Walk into a grocery store in 2025 and you’ll find a consumer juggling a dozen silent decisions in the produce aisle.

They’re weighing price, of course. But also packaging. And convenience. And whether the produce was grown nearby. They’re thinking about what’s on sale, what’s in season, and, in some cases, what aligns with their values. All of this happens quietly, but it shapes every purchase.

Taste, freshness, texture, color, and size all matter, shaping our traditional ideas of consumer preference. But in the produce department, preference is a lot more complicated than what someone simply “likes.” It’s about what people are navigating, economically, socially and emotionally. That’s the real shift we’re seeing.

REDEFINING VALUE

We’ve been watching this unfold through CPMA’s Consumer Pulse research. Week after week, the pattern holds: Shoppers remain loyal to fresh produce, even as price sensitivity rises. But affordability alone doesn’t explain their behavior. The trade-offs behind each decision, such as what gets chosen, skipped, or substituted, tell a deeper story.

A report from Agriculture and Agri-Food Canada, developed with the Canadian Agri-Food Policy Institute, shows that Canadians are redefining what value means. Nearly 60% now look for food with less packaging, while more than half say convenience plays a role in what they buy.
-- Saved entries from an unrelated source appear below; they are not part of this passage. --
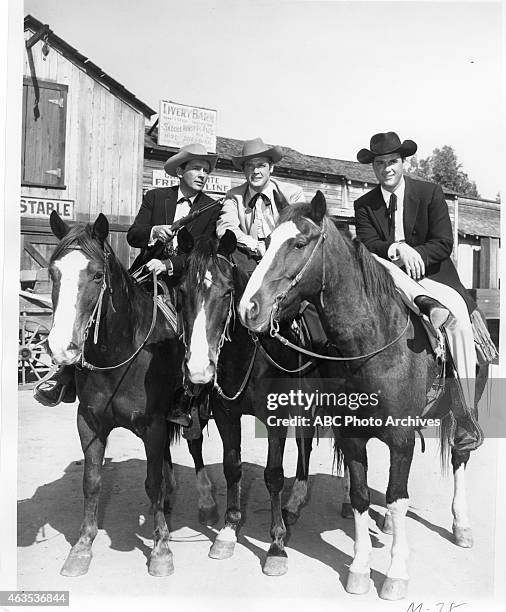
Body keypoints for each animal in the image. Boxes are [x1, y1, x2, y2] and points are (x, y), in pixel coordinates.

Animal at [44, 212, 216, 580]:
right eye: (53, 272)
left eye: (97, 275)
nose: (61, 347)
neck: (120, 356)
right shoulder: (89, 423)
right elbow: (92, 481)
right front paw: (82, 546)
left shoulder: (153, 425)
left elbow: (152, 482)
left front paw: (161, 549)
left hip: (192, 411)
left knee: (194, 445)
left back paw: (206, 501)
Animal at [179, 227, 316, 576]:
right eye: (182, 289)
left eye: (227, 292)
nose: (198, 368)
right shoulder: (226, 414)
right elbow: (232, 467)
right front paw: (228, 530)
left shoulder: (277, 417)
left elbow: (274, 475)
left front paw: (277, 544)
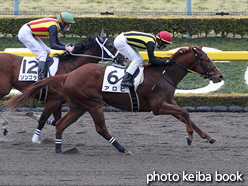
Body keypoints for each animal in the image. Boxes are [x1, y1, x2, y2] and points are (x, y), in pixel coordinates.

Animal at [5, 43, 224, 154]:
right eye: (206, 60)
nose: (219, 76)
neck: (163, 75)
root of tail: (69, 75)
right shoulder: (158, 106)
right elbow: (185, 113)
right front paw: (189, 139)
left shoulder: (168, 103)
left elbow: (187, 116)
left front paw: (209, 137)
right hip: (92, 103)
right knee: (100, 128)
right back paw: (122, 148)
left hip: (78, 106)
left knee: (60, 123)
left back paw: (60, 149)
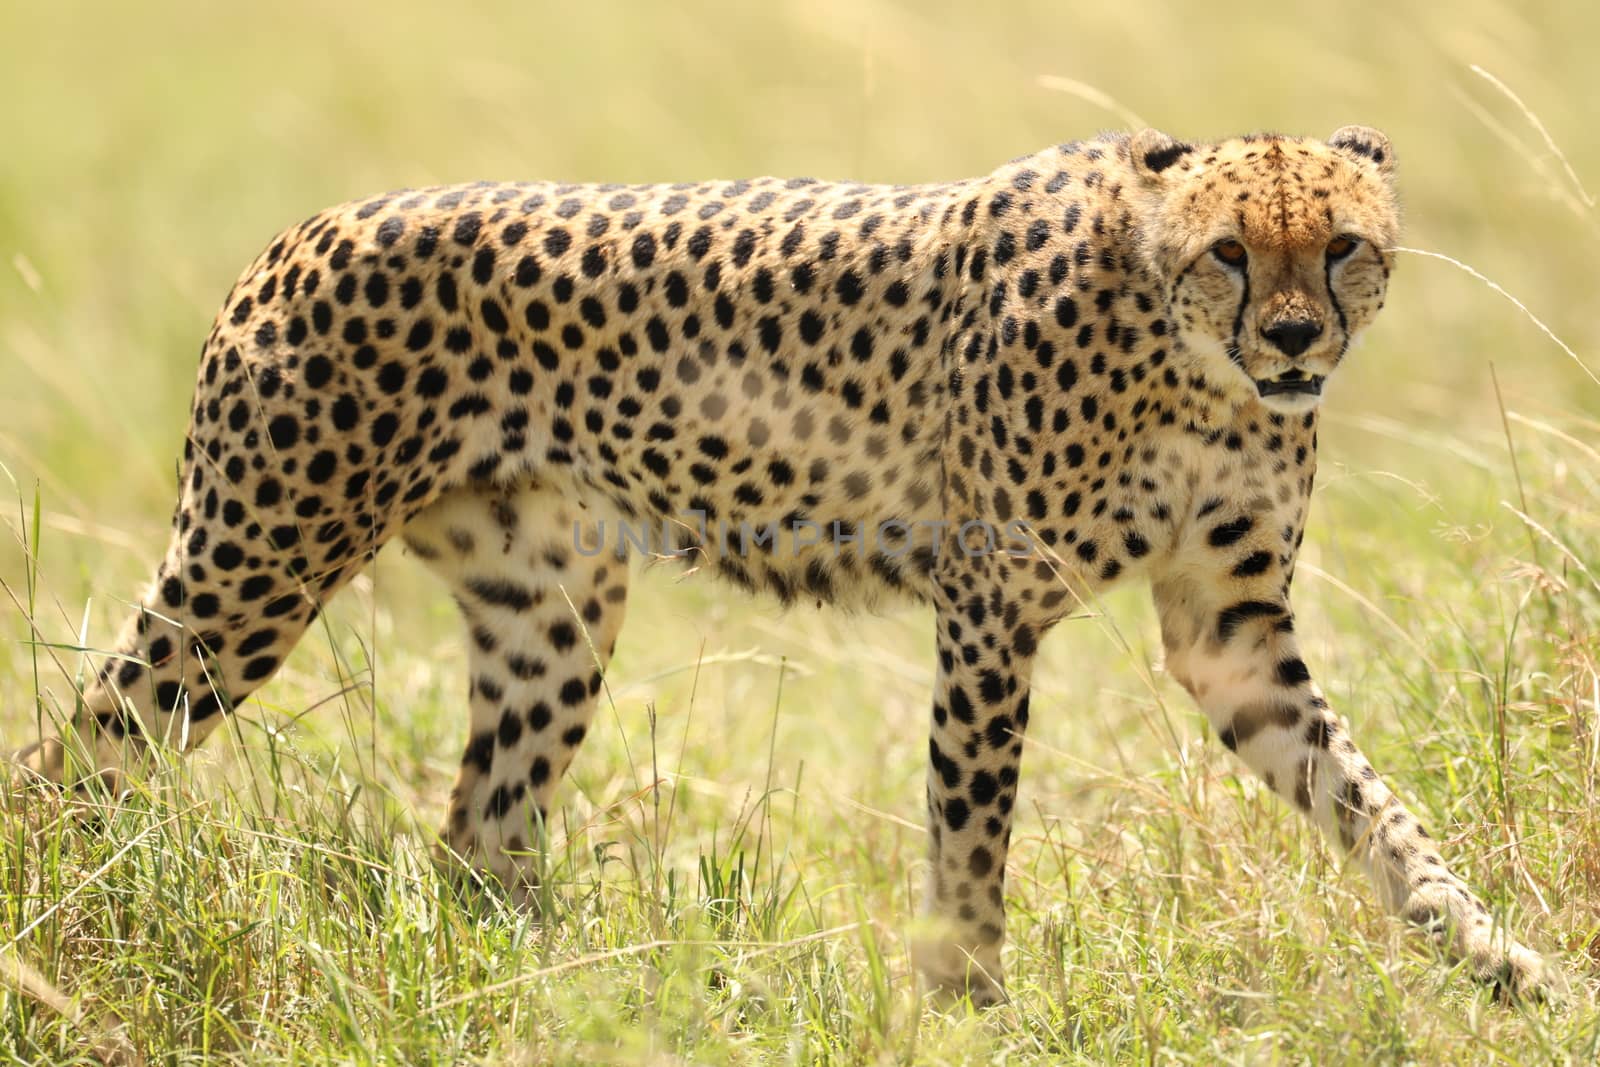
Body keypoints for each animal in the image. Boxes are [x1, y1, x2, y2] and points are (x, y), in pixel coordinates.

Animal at [6, 125, 1542, 1004]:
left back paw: (571, 993)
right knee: (79, 751)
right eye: (1229, 251)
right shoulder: (991, 604)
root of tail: (307, 227)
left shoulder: (1228, 629)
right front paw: (970, 1006)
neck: (1186, 359)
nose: (1292, 339)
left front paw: (1493, 955)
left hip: (553, 609)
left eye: (1341, 246)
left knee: (478, 838)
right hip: (254, 565)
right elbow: (971, 830)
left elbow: (1369, 804)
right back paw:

Almost half also see climate change as the most serious long-term threat to Canada’s food system. Together, these shifts point to a consumer who is weighing more than just price — they’re thinking about impact, ease, and long-term sustainability every time they shop.

At the same time, the report highlights how consumers are “trading down” and adjusting habits to reduce their total grocery spend. They’re switching brands, reducing portion sizes, or cutting back on premium items. In the fresh category, that can mean skipping higher-priced organics or opting for more shelf-stable produce. For the industry, this isn’t a sign of disinterest, it’s a signal that shoppers are being more deliberate.

There’s also a generational dimension. Younger Canadians are more likely to seek information on sustainability, working conditions, and ethical sourcing. They want to know where their food came from and how it got to them. These are early indicators of what matters to the next wave of long-term consumers.

PREFERENCES ARE ALWAYS CHANGING

What does all this mean for the produce sector? It means that understanding today’s consumer is more complicated than tracking price elasticity or coupon usage.

It’s about understanding the context in which decisions are made, and, in many ways, the produce department is where these pressures show up most clearly. Our products are fresh, often unpackaged, and highly visible. There’s nowhere to hide, which is both the challenge and the opportunity.

The industry isn’t being caught off guard by these shifts in consumer behavior. In fact, our members have been adapting for a while now, making practical changes that meet people where they are.

Retailers are leaning into flexible pack sizes, value-driven promotions, and merchandising strategies that honor cultural and regional food preferences. Others are rethinking how they communicate about sourcing, freshness, and product use to truly connect with what matters to their customers.

At CPMA, we’ve been working to support this shift with research and outreach that reflect how real people make choices. Through initiatives like Half Your Plate, we aim to meet consumers where they are, offering simple, practical tools to make fresh produce feel more accessible in everyday life. This work helps bridge the gap between what the data tells us and how we can inspire real-world behavior change.

We still have to resist the urge to oversimplify. The consumer isn’t a single, fixed profile. They’re not static. What someone wants on a Tuesday evening after work is likely different from what they prioritize on a Saturday morning trip to the farmers market.

What they say matters might not always match up with what they actually buy. That’s not a contradiction, it’s simply human nature. The key isn’t to find a single “right answer,” but to stay curious, listen to the data, and accept that preference is always changing.

By picking up on those signals and responding thoughtfully, we can stay relevant. Produce is central to our food culture, and it’s our job to make sure it remains a vital part of the conversation about what we eat and why it’s so important.

Ron Lemaire is president of the Canadian Produce Marketing Association (CPMA).